The basic idea is that international organizations such as the WTO, IMF, etc... establish a framework of rules and punishments that are designed to punish countries that do counterproductive things such as have trade wars, subsidize preferred failing industries, run excessive budget deficits, pass pesky environmental legislation, etc... etc... To be in the club, you have to behave, and if you misbehave you get punished or booted out. Being booted out will deny you access to world capital markets, preferential trade agreements, etc.

I'm all for free trade. I'd be quite happy to abolish all tariffs and to work to reduce discriminatory trade restrictions. However, there is an important thing to keep in mind...


Despite the constant praise heaped on the "free market" and on "competition" by the Masters of the Business Universe, any CEO worth a bucket of spit despises these things. Competition is bad for profits, not good.
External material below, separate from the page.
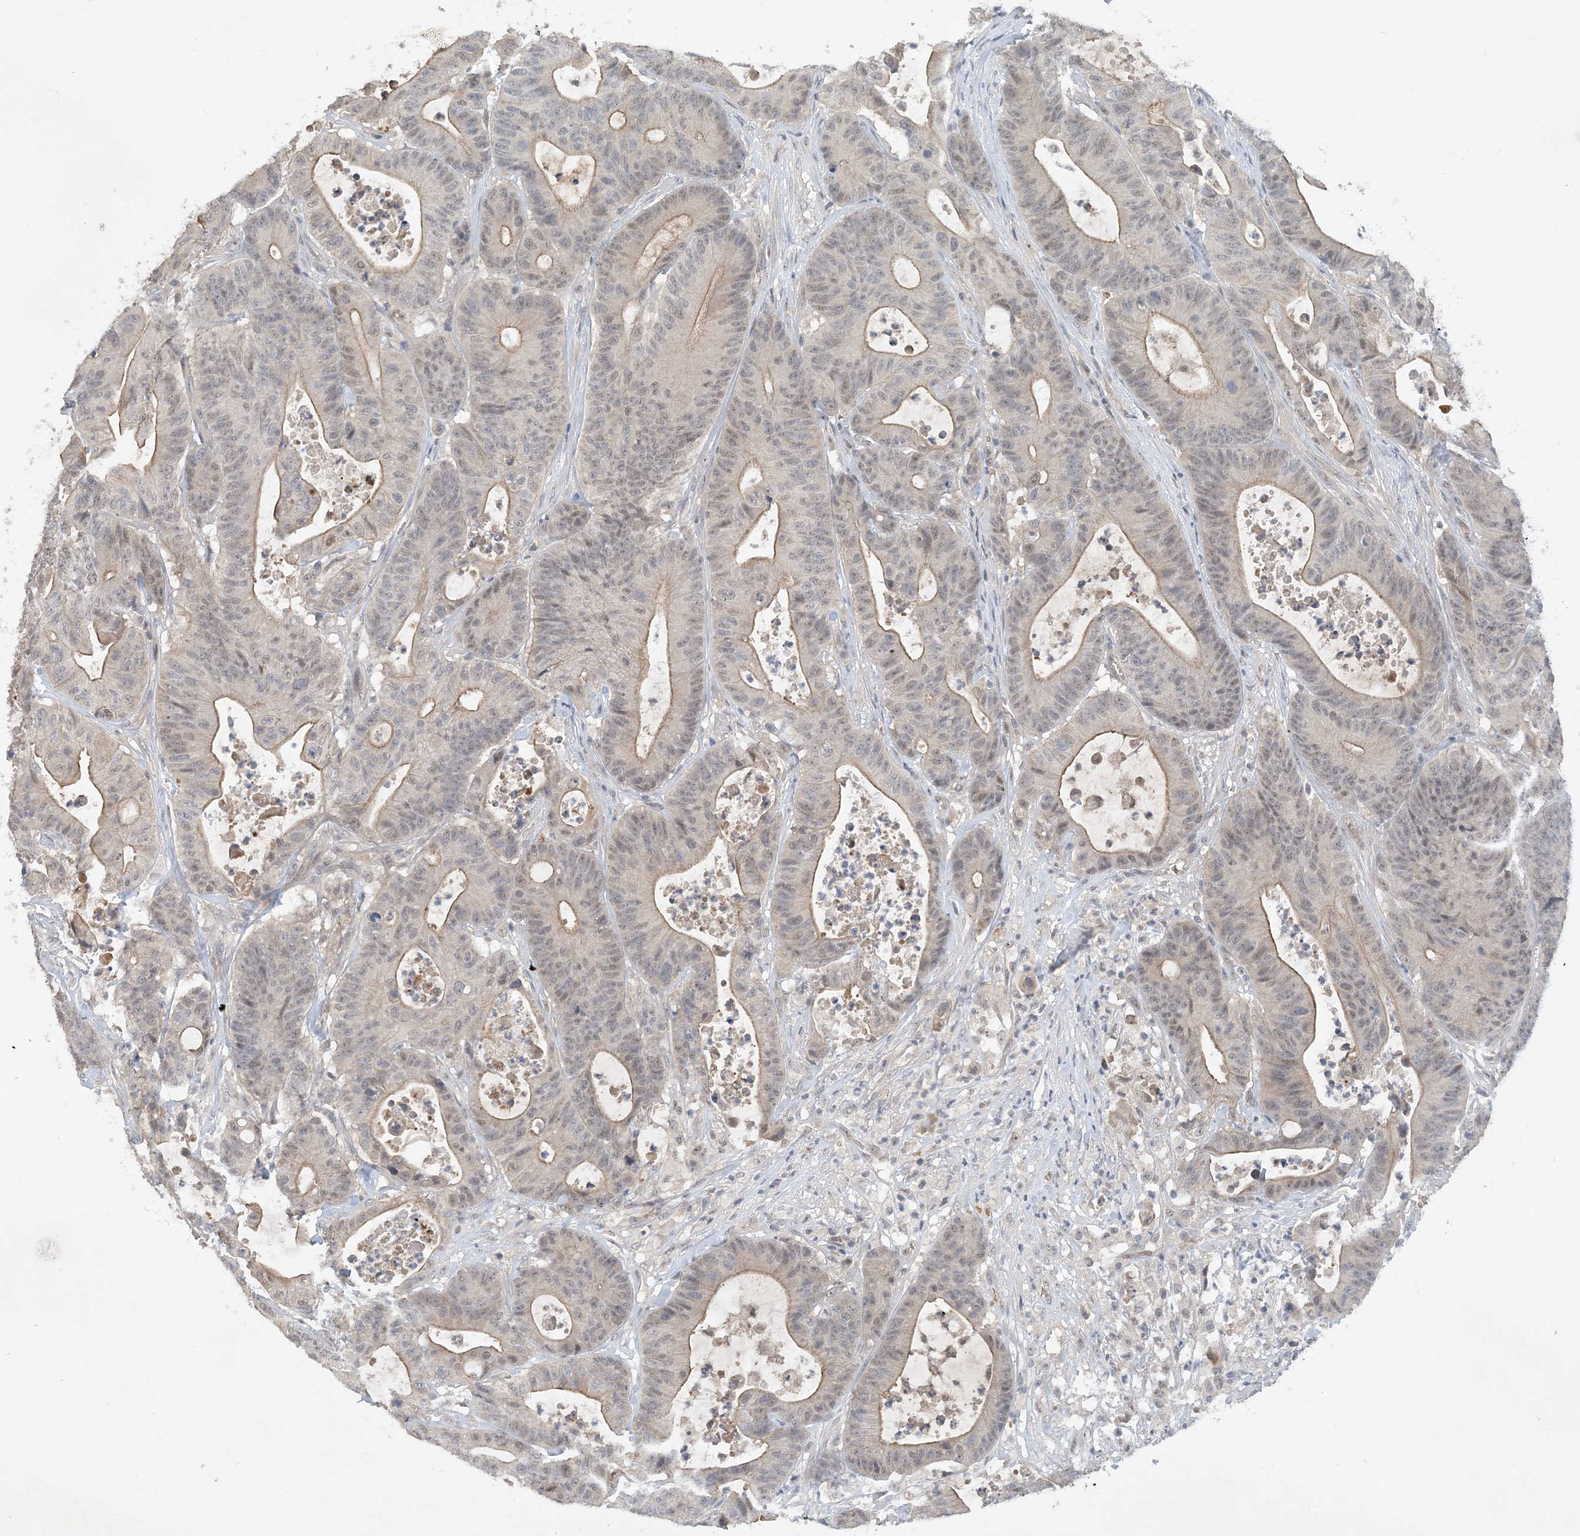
{"staining": {"intensity": "weak", "quantity": "25%-75%", "location": "cytoplasmic/membranous,nuclear"}, "tissue": "colorectal cancer", "cell_type": "Tumor cells", "image_type": "cancer", "snomed": [{"axis": "morphology", "description": "Adenocarcinoma, NOS"}, {"axis": "topography", "description": "Colon"}], "caption": "Immunohistochemical staining of human colorectal cancer (adenocarcinoma) reveals low levels of weak cytoplasmic/membranous and nuclear protein expression in approximately 25%-75% of tumor cells. (DAB (3,3'-diaminobenzidine) = brown stain, brightfield microscopy at high magnification).", "gene": "UBE2E1", "patient": {"sex": "female", "age": 84}}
Businesses look out for their own interests, not that of consumers, and anything they lobby for should be met with much suspicion, particularly when it is justified by pithy phrases like 'open markets', 'smooth capital flows', 'foreign direct investment', 'adam smith, 'golden hand' and the like. So, if American businesses are pro-WTO, one should be concerned that as times goes on, they will do their best to perform a bit of reverse alchemy on that golden straitjacket, if they haven't already succeeded.